Just before we left, President Obama endorsed NGVs during a March 30 speech at Georgetown University, saying “The potential for natural gas is enormous… Last year, more than 150 members of Congress from both sides of the aisle produced legislation providing incentives to use clean-burning natural gas in our vehicles instead of oil. And that’s a big deal.”
With the logistics sorted out, we finally hit the road. We made a total of 14 city stops in 15 days, beginning in Santa Monica and traveling through Palm Springs, Phoenix, Tucson, Las Cruces, Midland, Fort Worth, Oklahoma City, Kansas City, St. Louis, Indianapolis, Columbus, Pittsburgh, Washington, D.C., and ending in Staten Island. We ate lots of local food, listened to the blues on XM radio, and, when we weren’t driving or re-fueling, we gave interviews and met with local officials.
One group in particular, the Clean Cities organization (cleancities.org), gave us a great welcome everywhere they could. They organized breakfasts, sponsored media events and generally promoted our trip. In Washington, D.C., we met with U.S. Sen. Bob Casey and U.S. Rep.
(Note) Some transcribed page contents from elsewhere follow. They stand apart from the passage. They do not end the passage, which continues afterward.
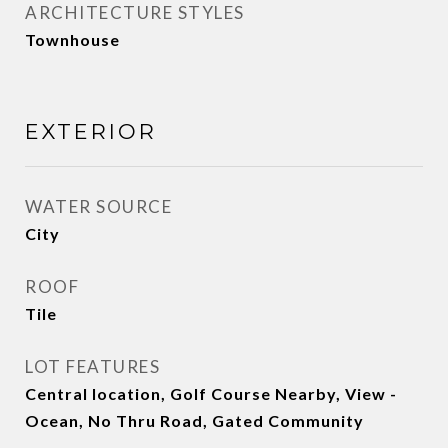
ARCHITECTURE STYLES
Townhouse
EXTERIOR
WATER SOURCE
City
ROOF
Tile
LOT FEATURES
Central location, Golf Course Nearby, View -
Ocean, No Thru Road, Gated Community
Jason Altmire, and both visited our red, white and blue Hummer outside their offices. We told them we supported the pending Natural Gas Act, which would provide incentives to build natural gas fueling stations and to purchase NGVs.
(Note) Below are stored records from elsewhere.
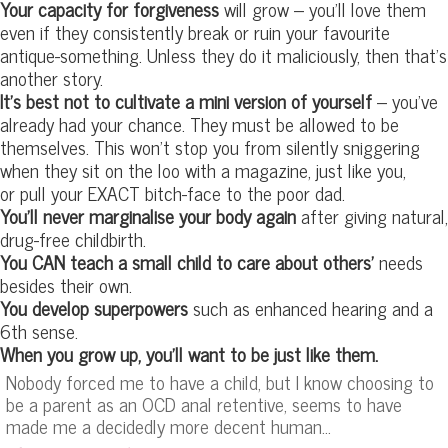
Your capacity for forgiveness
will grow – you’ll love them
even if they consistently break or ruin your favourite
antique-something. Unless they do it maliciously, then that’s
another story.
It’s best not to cultivate a mini version of yourself
– you’ve
already had your chance. They must be allowed to be
themselves. This won’t stop you from silently sniggering
when they sit on the loo with a magazine, just like you,
or pull your EXACT bitch-face to the poor dad.
You’ll never marginalise your body again
after giving natural,
drug-free childbirth.
You CAN teach a small child to care about others’
needs
besides their own.
You develop superpowers
such as enhanced hearing and a
6th sense.
When you grow up, you’ll want to be just like them.
Nobody forced me to have a child, but I know choosing to
be a parent as an OCD anal retentive, seems to have
made me a decidedly more decent human…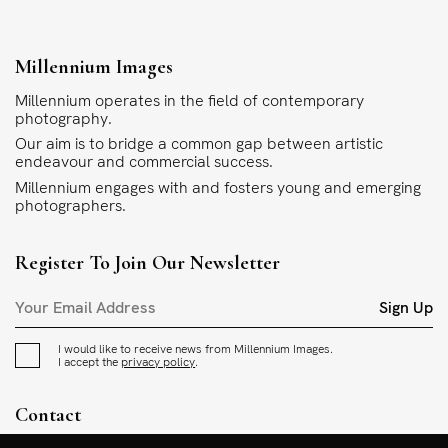
Millennium Images
Millennium operates in the field of contemporary
photography.
Our aim is to bridge a common gap between artistic
endeavour and commercial success.
Millennium engages with and fosters young and emerging
photographers.
Register To Join Our Newsletter
Sign Up
I would like to receive news from Millennium Images.
I accept the
privacy policy
.
Contact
We also visited 10 middle schools, where more than 90 percent of the students had family incomes at the federal poverty level. We told students about NGVs and showed them the car. We also made donations to each school’s science program. Spending time with the middle schoolers was a highlight of the trip. They asked insightful questions, including whether we could expect the price of natural gas to reach the price of gasoline as more people started using it. We said it was possible, though unlikely, given the huge supply.
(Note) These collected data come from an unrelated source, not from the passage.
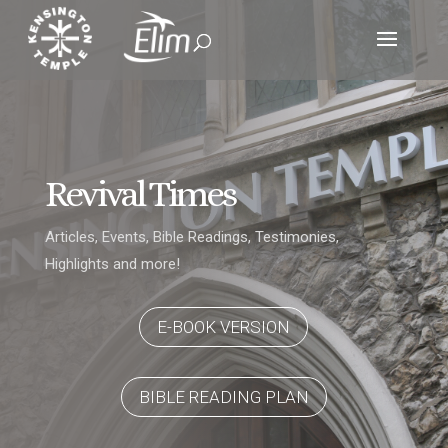
Revival Times
Articles, Events, Bible Readings, Testimonies,
Highlights and more!
E-BOOK VERSION
BIBLE READING PLAN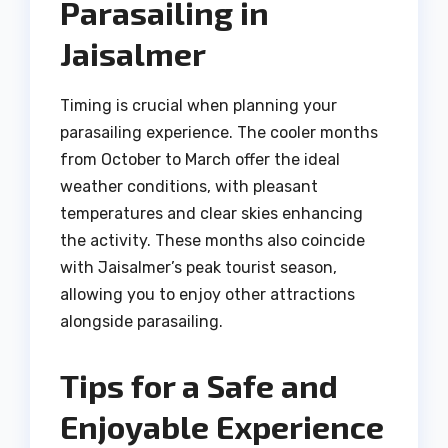
Parasailing in
Jaisalmer
Timing is crucial when planning your
parasailing experience. The cooler months
from October to March offer the ideal
weather conditions, with pleasant
temperatures and clear skies enhancing
the activity. These months also coincide
with Jaisalmer’s peak tourist season,
allowing you to enjoy other attractions
alongside parasailing.
Tips for a Safe and
Enjoyable Experience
We were a little saddened by some questions, such as whether the gas tanks would explode if shot by a bullet. We assured them that NGVs are actually less flammable than gasoline cars due to the tank material and the vaporous nature of the fuel. One of our favorite schools was Pittsburgh’s Arsenal Middle School, where the kids were proud of our car’s local connection.
We talked to Americans on the street, in parking lots, outside schools—anywhere they saw our painted Hummer and started asking questions. We were struck by their common concerns. Like Pittsburghers, they were troubled by a lack of good jobs, rising fuel costs and environmental quality. And, frankly, this made us glad we were making the effort to be a small part of the solution. Almost everyone we met said they wanted an NGV as their next car.
As we came though the Fort Pitt Tunnel in our final push toward home, we were very tired, but very satisfied. We had completed the trip, but we also got people thinking. America remains the land of opportunity. We believe in the power of each person to make a difference for future generations. We haven’t decided what our next natural-gas adventure will be—maybe a cross-country road race? In the meantime, look for our patriotic Hummer on the streets of Pittsburgh. We’d love to say hello.